[Opening STUDY TEXT section]
Joan Pepin [00:00:55] Yeah, thank you for having me. Really glad to be here.
Karen Jensen [00:01:00] Yeah, it’s really great to meet you. Like Ned said, we’re excited to have you on the show to start. Can you give us a thumbnail sketch of you?
Joan Pepin [00:01:08] Yeah. So my name is Joan Delilah Pepin. I’ve been in information security for a lot longer than I like to admit, which is of 25 years now. Along the way, I’ve worked a lot of places, done a lot of things. I spent just under 10 years in managed security services. I was employed about fifty five at a company called Guardant way back in the day. Someone a few weeks ago referred to Guardant as the OG MSSOs. I thought.
Ned Hayes [00:01:39] It’s so true.
[00:01:40] Then I moved on, moved across the country to Silicon Valley and joined Sumo. Logic is their 11th employee. We were in essentially like an apartment above a bookstore on Castro Street in Mountain View. We didn’t have a CEO and we didn’t have a product yet. You know, was there two? About three hundred employees and about twenty twenty five million somewhere in there and annual revenue went on from there to take a very interesting position at Nike for about two years, where I was the business information security officer for their $8 billion at the time, I think $10 billion now. E-commerce Business Unit, which is both e-commerce and direct, you know, brick and mortar retail, the Nike Town stores for John Galce, the first CEO at Auth0, convince me to come join Auth0 and build out the security program there. I kind of picked up where I left off from Sumo. They were about two hundred and fifty employees and about twenty five million and they are when I joined, you know, was on that ride with them all the way to out to just under a $2 billion valuation and over a hundred million in revenue and 700 employees. So that was a great experience. And then in September 30th, I stepped down from on zero and founded Zero Wall, where I’ve been spending my time. The last six months is still pretty. We’re still pretty stealthy here at Zero Wall, but we’re looking to change the way that companies think about information security.
[Closing STUDY TEXT section]
[Opening RECORDS SHOWN section]
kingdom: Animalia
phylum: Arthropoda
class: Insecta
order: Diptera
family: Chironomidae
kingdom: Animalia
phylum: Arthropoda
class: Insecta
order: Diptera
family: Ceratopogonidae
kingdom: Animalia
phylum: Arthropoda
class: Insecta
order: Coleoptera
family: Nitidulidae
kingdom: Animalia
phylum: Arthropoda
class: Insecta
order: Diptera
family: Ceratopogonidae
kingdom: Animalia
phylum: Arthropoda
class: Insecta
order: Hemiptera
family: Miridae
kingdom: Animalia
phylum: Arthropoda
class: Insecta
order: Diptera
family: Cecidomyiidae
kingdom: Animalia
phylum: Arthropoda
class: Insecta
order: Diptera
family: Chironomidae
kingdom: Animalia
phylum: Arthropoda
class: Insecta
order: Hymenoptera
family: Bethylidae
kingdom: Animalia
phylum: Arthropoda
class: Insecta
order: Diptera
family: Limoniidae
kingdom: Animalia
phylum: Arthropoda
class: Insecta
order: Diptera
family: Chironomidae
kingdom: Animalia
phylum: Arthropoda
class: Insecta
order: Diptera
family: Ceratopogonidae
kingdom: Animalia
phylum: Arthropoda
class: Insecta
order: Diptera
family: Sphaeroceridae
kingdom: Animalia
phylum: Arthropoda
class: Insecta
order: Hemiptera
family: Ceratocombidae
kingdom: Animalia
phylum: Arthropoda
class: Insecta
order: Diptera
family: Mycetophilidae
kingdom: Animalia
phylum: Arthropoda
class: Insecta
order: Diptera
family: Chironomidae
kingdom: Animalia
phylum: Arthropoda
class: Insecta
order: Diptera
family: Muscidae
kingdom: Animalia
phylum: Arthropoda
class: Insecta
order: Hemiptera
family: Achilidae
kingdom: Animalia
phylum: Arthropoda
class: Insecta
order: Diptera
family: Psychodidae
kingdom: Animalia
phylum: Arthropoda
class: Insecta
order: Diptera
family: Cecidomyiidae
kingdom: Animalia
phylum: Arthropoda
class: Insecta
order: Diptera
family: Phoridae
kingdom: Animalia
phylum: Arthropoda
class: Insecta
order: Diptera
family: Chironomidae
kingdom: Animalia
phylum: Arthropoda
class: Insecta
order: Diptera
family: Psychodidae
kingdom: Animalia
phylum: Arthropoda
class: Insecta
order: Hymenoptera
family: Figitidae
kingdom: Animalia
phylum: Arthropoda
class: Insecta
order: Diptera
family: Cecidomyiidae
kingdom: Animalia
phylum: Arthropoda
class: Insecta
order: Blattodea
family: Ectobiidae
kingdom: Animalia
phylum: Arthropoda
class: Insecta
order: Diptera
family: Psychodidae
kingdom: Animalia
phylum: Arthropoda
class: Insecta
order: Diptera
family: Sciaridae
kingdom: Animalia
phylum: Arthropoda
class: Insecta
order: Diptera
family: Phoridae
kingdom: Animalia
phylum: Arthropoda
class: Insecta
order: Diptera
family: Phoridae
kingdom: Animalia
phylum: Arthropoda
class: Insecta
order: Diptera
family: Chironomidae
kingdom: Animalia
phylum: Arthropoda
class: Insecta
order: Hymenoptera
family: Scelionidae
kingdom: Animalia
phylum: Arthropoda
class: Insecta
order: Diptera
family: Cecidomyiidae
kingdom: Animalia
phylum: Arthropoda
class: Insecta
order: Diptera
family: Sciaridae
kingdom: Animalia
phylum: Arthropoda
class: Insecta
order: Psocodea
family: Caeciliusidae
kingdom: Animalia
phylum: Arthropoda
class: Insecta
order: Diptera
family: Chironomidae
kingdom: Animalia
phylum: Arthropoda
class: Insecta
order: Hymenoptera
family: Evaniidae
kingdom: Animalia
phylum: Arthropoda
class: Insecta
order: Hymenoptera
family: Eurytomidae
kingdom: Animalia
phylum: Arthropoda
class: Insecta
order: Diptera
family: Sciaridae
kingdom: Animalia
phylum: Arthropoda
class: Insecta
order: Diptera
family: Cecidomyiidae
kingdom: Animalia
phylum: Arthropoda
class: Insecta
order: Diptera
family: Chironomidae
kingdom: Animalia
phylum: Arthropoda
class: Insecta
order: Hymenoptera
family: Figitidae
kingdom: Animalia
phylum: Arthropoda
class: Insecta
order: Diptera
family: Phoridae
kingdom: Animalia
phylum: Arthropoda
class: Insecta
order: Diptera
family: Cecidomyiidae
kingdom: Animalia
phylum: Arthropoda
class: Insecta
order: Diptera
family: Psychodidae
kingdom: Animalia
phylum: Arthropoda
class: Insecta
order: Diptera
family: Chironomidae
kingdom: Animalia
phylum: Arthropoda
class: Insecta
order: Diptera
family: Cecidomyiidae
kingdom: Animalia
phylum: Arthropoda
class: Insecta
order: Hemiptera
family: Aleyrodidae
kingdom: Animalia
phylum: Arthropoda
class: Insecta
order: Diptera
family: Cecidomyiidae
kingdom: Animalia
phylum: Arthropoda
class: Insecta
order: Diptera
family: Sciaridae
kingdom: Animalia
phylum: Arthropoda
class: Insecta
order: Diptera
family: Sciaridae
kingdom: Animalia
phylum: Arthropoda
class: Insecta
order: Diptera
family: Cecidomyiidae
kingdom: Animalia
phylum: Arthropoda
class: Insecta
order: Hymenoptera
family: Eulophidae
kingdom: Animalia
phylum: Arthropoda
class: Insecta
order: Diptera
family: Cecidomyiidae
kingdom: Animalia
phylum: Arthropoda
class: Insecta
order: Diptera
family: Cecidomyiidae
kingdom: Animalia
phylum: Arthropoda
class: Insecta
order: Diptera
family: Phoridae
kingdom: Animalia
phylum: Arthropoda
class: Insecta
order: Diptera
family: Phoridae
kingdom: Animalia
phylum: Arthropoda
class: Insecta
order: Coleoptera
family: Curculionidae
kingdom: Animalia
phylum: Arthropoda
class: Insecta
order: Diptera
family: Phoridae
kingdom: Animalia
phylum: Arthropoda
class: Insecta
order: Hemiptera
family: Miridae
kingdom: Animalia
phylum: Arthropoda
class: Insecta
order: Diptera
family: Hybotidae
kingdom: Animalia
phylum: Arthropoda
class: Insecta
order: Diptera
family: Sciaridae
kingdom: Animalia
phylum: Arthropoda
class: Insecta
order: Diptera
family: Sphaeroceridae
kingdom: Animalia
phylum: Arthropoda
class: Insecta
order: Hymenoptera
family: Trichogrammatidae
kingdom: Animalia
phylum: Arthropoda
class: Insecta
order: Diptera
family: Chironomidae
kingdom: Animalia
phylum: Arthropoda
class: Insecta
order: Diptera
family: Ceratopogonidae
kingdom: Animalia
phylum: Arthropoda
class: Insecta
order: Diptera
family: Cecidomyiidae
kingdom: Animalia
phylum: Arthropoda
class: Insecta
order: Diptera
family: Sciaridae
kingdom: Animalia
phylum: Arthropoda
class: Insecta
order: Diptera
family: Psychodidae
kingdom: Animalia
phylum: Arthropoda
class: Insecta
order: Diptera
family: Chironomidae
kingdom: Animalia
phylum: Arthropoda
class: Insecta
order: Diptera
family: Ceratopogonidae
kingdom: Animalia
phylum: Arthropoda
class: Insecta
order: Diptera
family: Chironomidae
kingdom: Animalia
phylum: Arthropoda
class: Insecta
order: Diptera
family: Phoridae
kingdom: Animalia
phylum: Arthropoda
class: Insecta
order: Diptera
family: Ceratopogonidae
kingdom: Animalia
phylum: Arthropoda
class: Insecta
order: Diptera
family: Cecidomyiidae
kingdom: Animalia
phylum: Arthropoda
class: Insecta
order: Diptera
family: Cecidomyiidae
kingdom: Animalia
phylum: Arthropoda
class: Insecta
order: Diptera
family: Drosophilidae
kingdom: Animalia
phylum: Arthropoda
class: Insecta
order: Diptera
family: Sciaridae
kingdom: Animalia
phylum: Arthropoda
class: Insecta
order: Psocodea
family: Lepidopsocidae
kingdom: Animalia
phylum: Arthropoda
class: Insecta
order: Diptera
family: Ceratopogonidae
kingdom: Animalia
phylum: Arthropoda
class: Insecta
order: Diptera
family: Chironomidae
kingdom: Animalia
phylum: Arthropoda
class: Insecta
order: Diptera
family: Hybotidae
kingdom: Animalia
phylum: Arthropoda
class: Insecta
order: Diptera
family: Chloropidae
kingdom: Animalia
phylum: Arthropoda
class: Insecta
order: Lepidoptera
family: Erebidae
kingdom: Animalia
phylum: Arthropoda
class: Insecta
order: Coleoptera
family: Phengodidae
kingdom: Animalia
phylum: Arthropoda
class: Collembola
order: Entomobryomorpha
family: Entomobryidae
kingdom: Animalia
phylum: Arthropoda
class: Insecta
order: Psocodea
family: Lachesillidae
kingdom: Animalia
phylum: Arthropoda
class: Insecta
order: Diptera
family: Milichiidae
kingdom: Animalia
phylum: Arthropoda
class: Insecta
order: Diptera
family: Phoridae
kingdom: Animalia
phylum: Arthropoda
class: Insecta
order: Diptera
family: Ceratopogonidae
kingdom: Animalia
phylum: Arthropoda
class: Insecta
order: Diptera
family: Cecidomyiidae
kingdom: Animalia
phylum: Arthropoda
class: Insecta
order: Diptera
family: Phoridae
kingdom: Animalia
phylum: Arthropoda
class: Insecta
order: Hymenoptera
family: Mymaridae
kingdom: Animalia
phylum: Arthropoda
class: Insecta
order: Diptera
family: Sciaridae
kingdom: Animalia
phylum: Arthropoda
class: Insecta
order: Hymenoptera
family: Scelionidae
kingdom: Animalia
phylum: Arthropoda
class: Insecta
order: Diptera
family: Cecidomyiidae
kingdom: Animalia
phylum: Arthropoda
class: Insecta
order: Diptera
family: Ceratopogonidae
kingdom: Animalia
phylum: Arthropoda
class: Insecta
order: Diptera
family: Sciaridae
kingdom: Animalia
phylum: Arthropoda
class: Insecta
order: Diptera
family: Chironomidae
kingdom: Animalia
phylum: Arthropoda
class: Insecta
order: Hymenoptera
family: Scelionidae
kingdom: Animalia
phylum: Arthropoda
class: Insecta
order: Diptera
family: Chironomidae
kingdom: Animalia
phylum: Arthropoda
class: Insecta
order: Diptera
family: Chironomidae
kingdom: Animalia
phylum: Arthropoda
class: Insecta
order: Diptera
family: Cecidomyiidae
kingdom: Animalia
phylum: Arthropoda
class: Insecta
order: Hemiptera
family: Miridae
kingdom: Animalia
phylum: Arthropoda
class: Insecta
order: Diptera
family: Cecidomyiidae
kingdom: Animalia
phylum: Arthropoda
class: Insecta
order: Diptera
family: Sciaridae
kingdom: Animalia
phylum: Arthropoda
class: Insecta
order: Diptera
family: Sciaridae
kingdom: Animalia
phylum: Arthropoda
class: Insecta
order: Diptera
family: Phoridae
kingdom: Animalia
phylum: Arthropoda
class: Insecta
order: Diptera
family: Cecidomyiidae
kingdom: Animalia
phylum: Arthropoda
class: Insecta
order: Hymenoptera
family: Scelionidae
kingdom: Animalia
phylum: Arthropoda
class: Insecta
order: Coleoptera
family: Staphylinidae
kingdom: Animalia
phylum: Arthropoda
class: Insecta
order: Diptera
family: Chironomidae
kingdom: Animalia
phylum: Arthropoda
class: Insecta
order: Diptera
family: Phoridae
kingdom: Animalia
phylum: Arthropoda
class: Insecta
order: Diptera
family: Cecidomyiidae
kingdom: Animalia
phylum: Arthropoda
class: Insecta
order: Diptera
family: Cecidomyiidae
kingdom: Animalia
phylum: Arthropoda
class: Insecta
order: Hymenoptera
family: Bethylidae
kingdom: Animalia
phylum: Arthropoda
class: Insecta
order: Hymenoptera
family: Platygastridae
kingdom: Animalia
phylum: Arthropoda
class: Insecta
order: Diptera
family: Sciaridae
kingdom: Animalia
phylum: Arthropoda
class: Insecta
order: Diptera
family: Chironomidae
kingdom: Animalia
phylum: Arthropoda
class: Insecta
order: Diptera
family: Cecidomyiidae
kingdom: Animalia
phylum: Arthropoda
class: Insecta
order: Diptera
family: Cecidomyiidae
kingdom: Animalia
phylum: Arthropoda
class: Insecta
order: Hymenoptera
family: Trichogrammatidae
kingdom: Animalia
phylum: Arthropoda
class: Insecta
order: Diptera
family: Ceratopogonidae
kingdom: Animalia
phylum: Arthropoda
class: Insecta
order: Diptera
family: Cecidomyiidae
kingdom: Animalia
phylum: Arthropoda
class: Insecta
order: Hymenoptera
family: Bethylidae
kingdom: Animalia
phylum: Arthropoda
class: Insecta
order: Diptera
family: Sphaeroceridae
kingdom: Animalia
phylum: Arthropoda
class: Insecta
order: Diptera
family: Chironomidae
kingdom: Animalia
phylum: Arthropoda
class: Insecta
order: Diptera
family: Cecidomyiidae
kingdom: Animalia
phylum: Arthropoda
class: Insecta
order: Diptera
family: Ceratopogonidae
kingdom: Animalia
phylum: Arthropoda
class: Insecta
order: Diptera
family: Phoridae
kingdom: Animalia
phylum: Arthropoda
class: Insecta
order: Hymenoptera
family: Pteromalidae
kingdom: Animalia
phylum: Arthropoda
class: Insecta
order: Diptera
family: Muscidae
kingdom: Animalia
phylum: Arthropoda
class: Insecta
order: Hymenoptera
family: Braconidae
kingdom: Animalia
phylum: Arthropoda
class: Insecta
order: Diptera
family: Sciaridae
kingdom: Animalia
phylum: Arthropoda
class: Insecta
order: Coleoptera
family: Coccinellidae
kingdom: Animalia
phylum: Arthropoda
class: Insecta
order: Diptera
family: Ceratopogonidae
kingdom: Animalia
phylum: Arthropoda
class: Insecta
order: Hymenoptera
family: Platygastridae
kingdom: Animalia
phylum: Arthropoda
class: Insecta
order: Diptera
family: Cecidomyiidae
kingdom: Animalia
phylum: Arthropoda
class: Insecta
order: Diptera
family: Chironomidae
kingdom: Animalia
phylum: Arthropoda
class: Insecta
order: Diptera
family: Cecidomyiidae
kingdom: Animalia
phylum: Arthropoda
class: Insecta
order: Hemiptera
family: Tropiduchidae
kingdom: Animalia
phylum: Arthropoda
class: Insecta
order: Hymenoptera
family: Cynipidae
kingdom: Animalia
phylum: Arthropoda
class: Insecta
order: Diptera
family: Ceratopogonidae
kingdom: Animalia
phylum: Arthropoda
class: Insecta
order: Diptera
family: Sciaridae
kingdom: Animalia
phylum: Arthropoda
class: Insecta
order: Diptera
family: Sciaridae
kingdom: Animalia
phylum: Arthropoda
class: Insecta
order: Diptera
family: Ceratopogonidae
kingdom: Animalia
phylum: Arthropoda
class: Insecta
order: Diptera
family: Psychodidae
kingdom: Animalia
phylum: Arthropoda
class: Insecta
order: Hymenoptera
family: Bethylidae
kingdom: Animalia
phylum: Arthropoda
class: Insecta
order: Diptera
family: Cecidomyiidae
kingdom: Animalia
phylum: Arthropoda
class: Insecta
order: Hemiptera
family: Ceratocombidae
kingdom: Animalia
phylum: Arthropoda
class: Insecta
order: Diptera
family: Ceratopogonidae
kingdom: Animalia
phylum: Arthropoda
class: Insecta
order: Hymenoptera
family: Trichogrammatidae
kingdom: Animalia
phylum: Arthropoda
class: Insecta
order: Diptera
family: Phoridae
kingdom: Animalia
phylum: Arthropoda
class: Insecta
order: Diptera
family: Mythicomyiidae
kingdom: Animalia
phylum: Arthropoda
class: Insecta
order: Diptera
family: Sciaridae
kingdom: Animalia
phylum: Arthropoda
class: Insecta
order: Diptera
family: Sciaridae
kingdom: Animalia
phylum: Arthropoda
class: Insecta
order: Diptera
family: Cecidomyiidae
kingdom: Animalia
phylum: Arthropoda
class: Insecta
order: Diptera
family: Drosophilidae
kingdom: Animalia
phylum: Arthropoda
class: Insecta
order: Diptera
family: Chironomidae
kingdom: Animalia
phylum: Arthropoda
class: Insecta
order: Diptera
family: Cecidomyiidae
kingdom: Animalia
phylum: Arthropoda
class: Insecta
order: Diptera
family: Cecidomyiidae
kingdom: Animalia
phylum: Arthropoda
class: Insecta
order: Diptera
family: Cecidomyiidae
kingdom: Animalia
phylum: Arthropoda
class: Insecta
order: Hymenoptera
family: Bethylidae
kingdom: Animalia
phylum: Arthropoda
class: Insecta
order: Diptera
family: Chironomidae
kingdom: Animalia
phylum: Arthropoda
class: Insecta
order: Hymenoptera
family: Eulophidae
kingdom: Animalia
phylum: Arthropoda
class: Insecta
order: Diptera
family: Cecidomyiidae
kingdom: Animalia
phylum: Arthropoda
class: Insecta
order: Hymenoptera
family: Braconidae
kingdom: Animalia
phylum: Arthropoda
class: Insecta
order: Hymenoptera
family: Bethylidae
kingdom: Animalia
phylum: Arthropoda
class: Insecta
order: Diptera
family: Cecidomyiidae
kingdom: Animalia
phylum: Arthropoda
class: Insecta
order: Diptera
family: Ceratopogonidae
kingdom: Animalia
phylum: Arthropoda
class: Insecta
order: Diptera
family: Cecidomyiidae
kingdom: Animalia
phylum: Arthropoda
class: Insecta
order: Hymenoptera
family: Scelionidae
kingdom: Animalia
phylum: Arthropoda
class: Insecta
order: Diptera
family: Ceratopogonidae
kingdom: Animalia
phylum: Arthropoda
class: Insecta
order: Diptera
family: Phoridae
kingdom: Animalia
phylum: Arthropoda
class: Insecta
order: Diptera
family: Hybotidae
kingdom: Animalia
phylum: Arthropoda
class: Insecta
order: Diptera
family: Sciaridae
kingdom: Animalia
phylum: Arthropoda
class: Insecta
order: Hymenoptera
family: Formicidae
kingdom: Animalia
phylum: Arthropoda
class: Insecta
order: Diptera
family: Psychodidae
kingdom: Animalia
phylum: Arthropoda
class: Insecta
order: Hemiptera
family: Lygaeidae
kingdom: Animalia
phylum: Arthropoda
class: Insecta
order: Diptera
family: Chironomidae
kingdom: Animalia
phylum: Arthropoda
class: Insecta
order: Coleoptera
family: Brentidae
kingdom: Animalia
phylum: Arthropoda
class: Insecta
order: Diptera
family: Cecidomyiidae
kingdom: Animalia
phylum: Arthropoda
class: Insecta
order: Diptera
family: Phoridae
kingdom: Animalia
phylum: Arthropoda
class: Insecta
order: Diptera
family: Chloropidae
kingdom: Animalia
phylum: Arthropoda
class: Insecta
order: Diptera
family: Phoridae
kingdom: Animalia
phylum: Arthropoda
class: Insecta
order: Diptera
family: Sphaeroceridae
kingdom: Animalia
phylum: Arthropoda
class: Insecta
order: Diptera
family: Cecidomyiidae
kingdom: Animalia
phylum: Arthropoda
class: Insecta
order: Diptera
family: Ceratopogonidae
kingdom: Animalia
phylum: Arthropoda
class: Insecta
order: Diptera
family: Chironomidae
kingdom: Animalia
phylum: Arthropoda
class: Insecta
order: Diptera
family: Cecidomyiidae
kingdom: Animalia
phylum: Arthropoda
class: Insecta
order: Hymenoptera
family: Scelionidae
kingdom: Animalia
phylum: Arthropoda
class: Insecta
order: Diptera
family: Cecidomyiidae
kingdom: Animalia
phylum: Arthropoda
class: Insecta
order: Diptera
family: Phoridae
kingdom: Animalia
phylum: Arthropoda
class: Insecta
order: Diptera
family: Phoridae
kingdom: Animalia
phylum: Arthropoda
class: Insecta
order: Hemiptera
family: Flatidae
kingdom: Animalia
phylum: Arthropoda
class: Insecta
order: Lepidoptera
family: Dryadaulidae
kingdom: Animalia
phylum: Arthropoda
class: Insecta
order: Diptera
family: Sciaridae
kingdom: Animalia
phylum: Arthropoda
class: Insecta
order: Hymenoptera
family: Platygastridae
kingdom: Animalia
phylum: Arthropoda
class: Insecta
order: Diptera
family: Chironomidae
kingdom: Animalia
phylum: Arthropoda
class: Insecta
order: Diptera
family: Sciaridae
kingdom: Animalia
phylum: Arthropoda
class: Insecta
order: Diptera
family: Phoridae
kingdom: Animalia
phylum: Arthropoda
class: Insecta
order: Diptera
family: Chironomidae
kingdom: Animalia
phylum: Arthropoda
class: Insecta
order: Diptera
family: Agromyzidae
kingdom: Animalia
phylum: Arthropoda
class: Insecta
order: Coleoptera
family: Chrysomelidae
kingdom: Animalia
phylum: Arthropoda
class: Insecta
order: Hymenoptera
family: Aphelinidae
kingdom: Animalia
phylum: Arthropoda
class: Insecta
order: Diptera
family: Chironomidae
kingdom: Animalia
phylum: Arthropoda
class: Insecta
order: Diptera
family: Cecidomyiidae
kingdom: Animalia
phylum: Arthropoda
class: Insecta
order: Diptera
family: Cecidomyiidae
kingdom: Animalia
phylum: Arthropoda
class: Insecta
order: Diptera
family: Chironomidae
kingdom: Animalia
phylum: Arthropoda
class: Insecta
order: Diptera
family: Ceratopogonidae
[Closing RECORDS SHOWN section]
Copy out the entire interview transcript word for word.

### [WRITTEN SOLUTION]
Joan Pepin [00:00:55] Yeah, thank you for having me. Really glad to be here.
Karen Jensen [00:01:00] Yeah, it’s really great to meet you. Like Ned said, we’re excited to have you on the show to start. Can you give us a thumbnail sketch of you?
Joan Pepin [00:01:08] Yeah. So my name is Joan Delilah Pepin. I’ve been in information security for a lot longer than I like to admit, which is of 25 years now. Along the way, I’ve worked a lot of places, done a lot of things. I spent just under 10 years in managed security services. I was employed about fifty five at a company called Guardant way back in the day. Someone a few weeks ago referred to Guardant as the OG MSSOs. I thought.
Ned Hayes [00:01:39] It’s so true.
[00:01:40] Then I moved on, moved across the country to Silicon Valley and joined Sumo. Logic is their 11th employee. We were in essentially like an apartment above a bookstore on Castro Street in Mountain View. We didn’t have a CEO and we didn’t have a product yet. You know, was there two? About three hundred employees and about twenty twenty five million somewhere in there and annual revenue went on from there to take a very interesting position at Nike for about two years, where I was the business information security officer for their $8 billion at the time, I think $10 billion now. E-commerce Business Unit, which is both e-commerce and direct, you know, brick and mortar retail, the Nike Town stores for John Galce, the first CEO at Auth0, convince me to come join Auth0 and build out the security program there. I kind of picked up where I left off from Sumo. They were about two hundred and fifty employees and about twenty five million and they are when I joined, you know, was on that ride with them all the way to out to just under a $2 billion valuation and over a hundred million in revenue and 700 employees. So that was a great experience. And then in September 30th, I stepped down from on zero and founded Zero Wall, where I’ve been spending my time. The last six months is still pretty. We’re still pretty stealthy here at Zero Wall, but we’re looking to change the way that companies think about information security.